# Sliding mode observer gain -- How do I find it?

Hi,
I have a 2nd order of sliding mode observer of the form:
$$\dot{\hat{x}} = \hat{f}(x,t) + \delta f + \Psi(u,y) +[ \frac{d \Omega}{dx}]^{-1} \upsilon$$
where ##\upsilon##:
$$\upsilon_1= \alpha_1 \lambda_1^{1/2} | y_1 -\hat{x}_1|^{1/2}*sign(y_1 -\hat{x}_1)$$
$$\upsilon_2= \alpha_2 \lambda_1*sign(\upsilon_1)$$
$$\upsilon_3= \alpha_3 \lambda_2^{1/2} | y_2 -\hat{x}_2|^{1/2}*sign(y_2 -\hat{x}_2)$$
$$\upsilon_4= \alpha_4 \lambda_2*sign(\upsilon_3)$$
....
where ##y_{1,2}## is the output and and ##x_{1,2}## are the estimations of measurable outputs. How do I find the correct gain of sliding mode observer?
##\delta f## is the uncertainties and ##[ \frac{d \Omega}{dx}]^{-1} ## is some mathematical stuff based on transformations. The main question is how do you find the proper gain of an observer by linearizing a system?
Do I linearize the plant and observer? and then what graphs should I look at to find the appripriate gains?

donpacino
Gold Member
Can you convert your equations into state space format? It would be MUCH easier to solve if you can do that.
Is this for a class on non-linear controls, or just in general?

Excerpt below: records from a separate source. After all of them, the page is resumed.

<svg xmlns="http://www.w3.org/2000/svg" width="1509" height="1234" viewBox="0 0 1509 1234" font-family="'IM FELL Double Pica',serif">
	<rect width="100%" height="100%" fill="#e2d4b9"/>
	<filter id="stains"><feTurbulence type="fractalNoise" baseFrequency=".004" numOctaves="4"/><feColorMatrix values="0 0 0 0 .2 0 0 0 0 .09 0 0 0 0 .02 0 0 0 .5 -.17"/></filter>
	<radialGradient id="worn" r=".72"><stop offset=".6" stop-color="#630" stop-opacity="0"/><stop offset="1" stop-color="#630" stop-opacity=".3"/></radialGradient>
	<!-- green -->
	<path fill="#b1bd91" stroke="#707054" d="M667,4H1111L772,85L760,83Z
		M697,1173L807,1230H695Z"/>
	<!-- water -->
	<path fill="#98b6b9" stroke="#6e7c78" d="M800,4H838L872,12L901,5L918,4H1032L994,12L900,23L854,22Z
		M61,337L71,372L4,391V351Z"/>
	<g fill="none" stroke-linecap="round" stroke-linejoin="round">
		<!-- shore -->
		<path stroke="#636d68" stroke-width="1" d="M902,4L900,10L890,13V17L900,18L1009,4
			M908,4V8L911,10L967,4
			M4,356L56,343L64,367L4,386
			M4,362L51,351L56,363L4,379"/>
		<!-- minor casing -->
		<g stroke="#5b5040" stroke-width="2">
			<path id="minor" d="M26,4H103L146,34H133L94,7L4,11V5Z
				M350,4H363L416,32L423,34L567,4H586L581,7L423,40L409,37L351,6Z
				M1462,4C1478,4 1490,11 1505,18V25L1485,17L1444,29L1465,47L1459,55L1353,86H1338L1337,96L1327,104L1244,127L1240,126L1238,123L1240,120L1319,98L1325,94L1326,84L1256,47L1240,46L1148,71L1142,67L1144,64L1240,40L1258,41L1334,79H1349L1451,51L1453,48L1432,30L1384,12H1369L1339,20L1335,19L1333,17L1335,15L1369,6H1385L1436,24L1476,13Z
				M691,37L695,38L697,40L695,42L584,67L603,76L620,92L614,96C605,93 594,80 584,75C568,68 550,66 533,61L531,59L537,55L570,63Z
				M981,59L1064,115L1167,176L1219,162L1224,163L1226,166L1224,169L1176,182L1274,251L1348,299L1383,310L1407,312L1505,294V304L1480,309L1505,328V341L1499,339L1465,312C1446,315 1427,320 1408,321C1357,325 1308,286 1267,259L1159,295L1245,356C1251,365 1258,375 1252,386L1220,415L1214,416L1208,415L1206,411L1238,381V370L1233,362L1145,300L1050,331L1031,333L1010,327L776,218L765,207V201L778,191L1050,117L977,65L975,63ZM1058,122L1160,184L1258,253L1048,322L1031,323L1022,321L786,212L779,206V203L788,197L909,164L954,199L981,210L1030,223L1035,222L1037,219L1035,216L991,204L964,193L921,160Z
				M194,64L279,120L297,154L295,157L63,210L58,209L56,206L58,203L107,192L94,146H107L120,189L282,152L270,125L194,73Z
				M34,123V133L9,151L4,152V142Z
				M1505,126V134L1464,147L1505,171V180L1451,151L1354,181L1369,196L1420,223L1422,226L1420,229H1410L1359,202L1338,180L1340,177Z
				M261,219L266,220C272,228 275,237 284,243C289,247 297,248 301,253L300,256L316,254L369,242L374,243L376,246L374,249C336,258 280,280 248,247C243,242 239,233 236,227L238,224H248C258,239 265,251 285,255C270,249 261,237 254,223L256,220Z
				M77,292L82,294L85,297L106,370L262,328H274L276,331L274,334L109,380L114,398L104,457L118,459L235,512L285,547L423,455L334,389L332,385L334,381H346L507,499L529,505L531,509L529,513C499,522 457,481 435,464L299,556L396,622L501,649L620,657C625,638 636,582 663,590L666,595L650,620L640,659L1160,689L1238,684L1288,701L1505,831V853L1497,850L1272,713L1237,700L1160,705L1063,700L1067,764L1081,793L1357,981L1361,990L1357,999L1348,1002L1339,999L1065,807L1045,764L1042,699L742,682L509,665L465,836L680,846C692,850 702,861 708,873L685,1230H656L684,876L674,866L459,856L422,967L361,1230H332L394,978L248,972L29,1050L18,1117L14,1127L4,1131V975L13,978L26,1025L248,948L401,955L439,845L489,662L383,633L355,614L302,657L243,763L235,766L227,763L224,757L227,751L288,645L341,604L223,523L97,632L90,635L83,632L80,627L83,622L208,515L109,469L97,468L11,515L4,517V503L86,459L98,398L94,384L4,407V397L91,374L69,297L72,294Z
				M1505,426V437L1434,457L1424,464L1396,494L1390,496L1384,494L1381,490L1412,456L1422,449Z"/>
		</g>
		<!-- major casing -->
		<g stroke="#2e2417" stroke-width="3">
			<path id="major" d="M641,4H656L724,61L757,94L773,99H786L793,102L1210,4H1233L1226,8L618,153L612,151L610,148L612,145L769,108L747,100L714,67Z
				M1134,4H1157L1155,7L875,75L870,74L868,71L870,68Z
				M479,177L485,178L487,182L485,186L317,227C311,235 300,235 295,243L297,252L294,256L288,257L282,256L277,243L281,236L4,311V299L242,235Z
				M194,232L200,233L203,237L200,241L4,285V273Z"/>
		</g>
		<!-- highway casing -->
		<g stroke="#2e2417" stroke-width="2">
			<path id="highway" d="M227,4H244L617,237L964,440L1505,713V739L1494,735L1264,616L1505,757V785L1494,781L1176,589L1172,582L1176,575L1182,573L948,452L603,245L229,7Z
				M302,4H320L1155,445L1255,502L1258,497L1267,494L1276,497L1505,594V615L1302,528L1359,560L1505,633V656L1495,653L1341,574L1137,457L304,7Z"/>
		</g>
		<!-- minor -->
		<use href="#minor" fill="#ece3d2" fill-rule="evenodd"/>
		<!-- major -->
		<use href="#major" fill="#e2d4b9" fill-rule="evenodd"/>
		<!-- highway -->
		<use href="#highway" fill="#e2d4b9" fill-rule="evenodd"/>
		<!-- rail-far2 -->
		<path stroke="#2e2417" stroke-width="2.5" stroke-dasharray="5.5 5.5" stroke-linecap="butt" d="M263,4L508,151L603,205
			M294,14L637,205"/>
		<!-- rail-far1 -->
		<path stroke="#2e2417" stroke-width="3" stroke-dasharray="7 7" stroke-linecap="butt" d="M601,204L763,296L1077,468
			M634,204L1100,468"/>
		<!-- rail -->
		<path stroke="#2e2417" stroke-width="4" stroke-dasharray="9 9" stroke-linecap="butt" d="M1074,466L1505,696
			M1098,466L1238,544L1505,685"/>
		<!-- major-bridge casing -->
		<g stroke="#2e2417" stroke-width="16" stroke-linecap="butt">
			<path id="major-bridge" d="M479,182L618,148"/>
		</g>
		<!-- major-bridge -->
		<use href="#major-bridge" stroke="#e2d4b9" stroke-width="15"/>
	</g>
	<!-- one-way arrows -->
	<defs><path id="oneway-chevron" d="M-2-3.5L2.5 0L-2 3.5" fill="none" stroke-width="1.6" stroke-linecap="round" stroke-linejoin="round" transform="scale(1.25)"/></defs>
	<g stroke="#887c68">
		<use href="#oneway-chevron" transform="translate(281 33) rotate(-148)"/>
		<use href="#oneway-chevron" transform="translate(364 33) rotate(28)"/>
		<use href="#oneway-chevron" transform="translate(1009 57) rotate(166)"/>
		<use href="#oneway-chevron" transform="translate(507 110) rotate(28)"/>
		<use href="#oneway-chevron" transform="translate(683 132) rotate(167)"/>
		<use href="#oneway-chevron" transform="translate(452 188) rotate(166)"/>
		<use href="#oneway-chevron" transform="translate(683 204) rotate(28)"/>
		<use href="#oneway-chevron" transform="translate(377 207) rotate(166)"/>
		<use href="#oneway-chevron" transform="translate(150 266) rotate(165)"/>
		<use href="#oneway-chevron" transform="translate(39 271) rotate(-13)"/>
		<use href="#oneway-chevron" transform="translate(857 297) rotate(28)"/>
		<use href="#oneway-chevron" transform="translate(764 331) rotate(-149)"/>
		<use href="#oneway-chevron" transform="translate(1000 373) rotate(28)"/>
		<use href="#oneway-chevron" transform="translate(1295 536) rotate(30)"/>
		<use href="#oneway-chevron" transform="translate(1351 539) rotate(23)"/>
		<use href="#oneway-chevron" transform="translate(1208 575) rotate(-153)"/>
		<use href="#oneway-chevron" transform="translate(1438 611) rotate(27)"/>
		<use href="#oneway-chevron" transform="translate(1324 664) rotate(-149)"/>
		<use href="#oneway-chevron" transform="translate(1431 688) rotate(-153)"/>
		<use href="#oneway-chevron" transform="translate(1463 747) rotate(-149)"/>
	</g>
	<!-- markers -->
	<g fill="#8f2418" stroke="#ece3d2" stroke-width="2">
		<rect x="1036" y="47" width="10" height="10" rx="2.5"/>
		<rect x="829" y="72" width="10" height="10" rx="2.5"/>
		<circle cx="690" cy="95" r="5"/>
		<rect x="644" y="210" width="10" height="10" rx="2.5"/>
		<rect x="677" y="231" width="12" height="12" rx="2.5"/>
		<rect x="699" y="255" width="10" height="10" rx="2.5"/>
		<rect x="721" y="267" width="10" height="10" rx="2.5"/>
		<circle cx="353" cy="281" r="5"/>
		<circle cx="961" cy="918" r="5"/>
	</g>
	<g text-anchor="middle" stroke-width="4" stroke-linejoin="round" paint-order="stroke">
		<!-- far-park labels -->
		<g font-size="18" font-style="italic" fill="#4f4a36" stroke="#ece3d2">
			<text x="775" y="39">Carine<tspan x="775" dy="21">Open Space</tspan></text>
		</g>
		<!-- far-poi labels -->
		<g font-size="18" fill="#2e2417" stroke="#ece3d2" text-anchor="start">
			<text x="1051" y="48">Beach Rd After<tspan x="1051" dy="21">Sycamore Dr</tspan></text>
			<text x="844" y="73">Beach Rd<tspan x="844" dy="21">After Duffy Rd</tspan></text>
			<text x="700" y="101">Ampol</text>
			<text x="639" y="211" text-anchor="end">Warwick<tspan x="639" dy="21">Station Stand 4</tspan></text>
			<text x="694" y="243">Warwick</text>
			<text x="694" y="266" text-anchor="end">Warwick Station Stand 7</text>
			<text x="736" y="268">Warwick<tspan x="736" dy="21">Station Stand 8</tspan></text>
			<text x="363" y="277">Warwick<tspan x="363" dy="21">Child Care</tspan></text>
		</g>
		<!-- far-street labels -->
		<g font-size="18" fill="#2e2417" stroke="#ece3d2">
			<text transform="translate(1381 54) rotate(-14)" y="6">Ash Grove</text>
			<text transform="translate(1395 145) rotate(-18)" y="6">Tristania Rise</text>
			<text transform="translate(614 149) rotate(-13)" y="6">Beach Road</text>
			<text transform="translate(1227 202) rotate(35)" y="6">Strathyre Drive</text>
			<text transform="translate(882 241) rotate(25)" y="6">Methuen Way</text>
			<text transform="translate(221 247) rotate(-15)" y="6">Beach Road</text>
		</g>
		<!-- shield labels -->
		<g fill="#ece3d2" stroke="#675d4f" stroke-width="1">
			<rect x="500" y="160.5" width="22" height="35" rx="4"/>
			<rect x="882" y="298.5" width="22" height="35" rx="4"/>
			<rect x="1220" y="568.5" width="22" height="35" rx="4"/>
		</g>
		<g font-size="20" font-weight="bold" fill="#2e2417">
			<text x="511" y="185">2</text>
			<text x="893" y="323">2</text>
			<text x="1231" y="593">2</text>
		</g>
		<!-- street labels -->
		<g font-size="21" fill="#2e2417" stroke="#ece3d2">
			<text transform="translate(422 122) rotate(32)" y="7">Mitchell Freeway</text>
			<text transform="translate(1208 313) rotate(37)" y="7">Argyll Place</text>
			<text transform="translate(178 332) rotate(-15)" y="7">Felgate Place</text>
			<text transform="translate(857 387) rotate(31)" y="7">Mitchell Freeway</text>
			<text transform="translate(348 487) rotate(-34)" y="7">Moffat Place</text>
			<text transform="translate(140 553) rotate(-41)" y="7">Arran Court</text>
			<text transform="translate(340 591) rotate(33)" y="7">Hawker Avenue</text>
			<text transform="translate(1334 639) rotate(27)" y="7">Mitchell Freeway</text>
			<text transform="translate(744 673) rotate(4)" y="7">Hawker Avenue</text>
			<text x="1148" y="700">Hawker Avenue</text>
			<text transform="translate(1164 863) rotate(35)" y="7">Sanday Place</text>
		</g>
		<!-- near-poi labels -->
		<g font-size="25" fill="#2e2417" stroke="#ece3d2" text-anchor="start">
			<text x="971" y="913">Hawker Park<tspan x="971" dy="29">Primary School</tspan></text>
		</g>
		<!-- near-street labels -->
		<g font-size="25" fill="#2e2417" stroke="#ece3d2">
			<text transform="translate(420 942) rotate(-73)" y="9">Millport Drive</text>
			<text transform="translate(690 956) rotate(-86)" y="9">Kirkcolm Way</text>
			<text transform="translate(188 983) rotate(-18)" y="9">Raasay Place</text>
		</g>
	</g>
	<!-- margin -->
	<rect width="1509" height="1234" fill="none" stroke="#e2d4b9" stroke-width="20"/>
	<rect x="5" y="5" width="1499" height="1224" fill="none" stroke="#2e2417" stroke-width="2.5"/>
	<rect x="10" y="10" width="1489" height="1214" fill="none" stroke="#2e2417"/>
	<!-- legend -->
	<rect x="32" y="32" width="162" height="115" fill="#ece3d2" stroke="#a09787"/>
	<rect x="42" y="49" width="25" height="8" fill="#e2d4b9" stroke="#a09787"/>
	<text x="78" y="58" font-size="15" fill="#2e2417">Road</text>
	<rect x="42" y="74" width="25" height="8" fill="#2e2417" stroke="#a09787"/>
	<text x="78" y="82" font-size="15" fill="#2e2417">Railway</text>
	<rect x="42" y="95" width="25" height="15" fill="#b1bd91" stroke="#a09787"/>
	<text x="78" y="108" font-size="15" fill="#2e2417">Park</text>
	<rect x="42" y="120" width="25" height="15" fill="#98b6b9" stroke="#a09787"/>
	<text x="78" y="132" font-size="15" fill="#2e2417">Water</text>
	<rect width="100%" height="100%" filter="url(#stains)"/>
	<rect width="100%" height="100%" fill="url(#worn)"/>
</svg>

If this is a nonlinear controls problem, and the sign function implies, then yes you'll have to linear to get the function into state space format.

You would solve for an observer pretty much the same way you solve for a controller. You determine your desired eigenvalues and work backwards to determine the gains required. Ackermans formula for example is one way to do it.

donpacino
Gold Member
Do you know how to compute your Jacobin matrix?